Zvegintsev was detained last month. Last week, the investigation into the three scientists made headlines around the world when ITAM colleagues signed it. open letter They supported them, complaining that scientists could not do their job if they risked being arrested for writing papers and presenting at international conferences.

The letter denied the idea that the three may have divulged any secrets, and said that all materials released or presented by the three were rigorously checked to ensure they were not classified. Stated.

Asked by reporters last week about the open letter, Kremlin spokesman Peskov said: “We have indeed seen the allegations, but Russian special services are working on this issue. They are doing their job. These It’s a very serious allegation,” he said.

Based at the Academy Gorodok Science Campus near the city of Novosibirsk, ITAM says on its website that it is registered as part of Russia’s military-industrial complex. According to a 2020 online document outlining its activities, the institute has extensive international connections, including contacts with companies, universities and research centers around the world.

Among the institutions listed is the China Aerodynamics Research and Development Center (CARDC), whose website posted a post celebrating its breakthrough in testing fighter planes and hypersonic missiles. Some included.

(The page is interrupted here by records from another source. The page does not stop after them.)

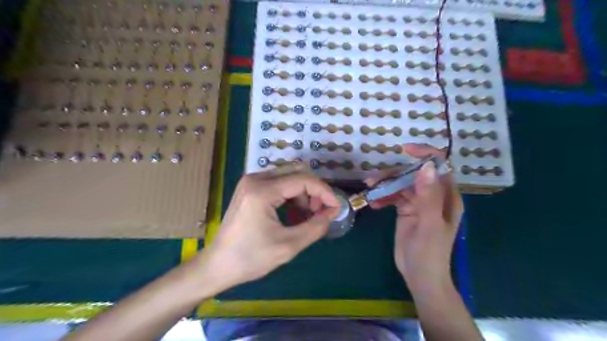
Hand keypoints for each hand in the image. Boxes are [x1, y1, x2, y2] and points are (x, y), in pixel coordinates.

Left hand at [199, 166, 340, 289]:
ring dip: (304, 193)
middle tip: (320, 213)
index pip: (303, 180)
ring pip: (288, 176)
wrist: (217, 266)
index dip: (324, 192)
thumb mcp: (288, 246)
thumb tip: (332, 212)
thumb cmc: (250, 258)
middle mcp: (256, 179)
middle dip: (314, 191)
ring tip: (307, 216)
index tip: (335, 208)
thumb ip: (315, 227)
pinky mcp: (250, 189)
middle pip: (297, 172)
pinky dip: (292, 195)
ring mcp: (251, 182)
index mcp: (262, 190)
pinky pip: (278, 183)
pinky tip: (294, 213)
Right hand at [365, 142, 464, 294]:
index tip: (405, 150)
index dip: (425, 154)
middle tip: (374, 178)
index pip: (439, 167)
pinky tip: (374, 203)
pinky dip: (384, 197)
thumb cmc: (429, 253)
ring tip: (369, 188)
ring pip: (401, 184)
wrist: (419, 276)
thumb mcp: (429, 224)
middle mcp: (433, 196)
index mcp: (446, 197)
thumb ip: (428, 196)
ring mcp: (418, 203)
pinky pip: (394, 197)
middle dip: (395, 173)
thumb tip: (426, 166)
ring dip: (386, 184)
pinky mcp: (406, 210)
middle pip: (414, 174)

The CARDC website lists the director of the center as Wang Xunnian. Wang is a major general in the Chinese People’s Liberation Army (PLA), according to two official Chinese local government websites.

A Reuters review of publicly available Chinese academic papers found that researchers at the center had co-authored dozens of papers in recent years with colleagues working at laboratories directly run by the People’s Liberation Army. became.

CARDC did not respond to email inquiries sent to the center and Wang, and Reuters was unable to reach Wang directly.

‘Shocked and terrified’

Reuters interviewed two U.S. scientists, one who knew Maslov and the other who knew Siplyuk. They said Russians are conscientious scholars, but their field of study is sensitive for military applications.

Stuart Lawrence, a professor of aerospace engineering at the University of Maryland, said he met Siplk twice, including at a conference in Tours, France, in 2012, where Russian scientists presented their paper with Maslov. .

Lawrence, who last exchanged emails with Shipluk in January 2021, said he was “shocked and horrified to see him arrested. He was very well respected in his field.” .

In recent years, China has “caught up” with the United States and Russia on hypersonic technology, said George Nakuzi, a senior aerospace engineer at RAND Corporation.

He stressed that the three arrested Russians were involved in only one element of the work required to build the hypersonic missile, a process that would also include the integration of sensors, navigation systems and propulsion units. bottom.

“It’s a long way to go. You don’t get missiles just by doing basic research,” Nakuji said.

Additional reporting from Beijing by Eduardo Baptista and Ryan Woo. Written by Mark Trevelyan, who lives in London. Editing: Mike Collett-White and Pravin Char

Our criteria: Thomson Reuters Trust Principles.

Mark Trevelyan

thomson Reuters

Main article on Russia and the CIS. He has worked as a journalist on seven continents, posting in London, Wellington, Brussels, Warsaw, Moscow and Berlin, reporting from more than 40 countries. He covers the collapse of the Soviet Union in the 1990s. From 2003 until 2008 he was Security Correspondent. He speaks French, Russian, (rustic) German and Polish.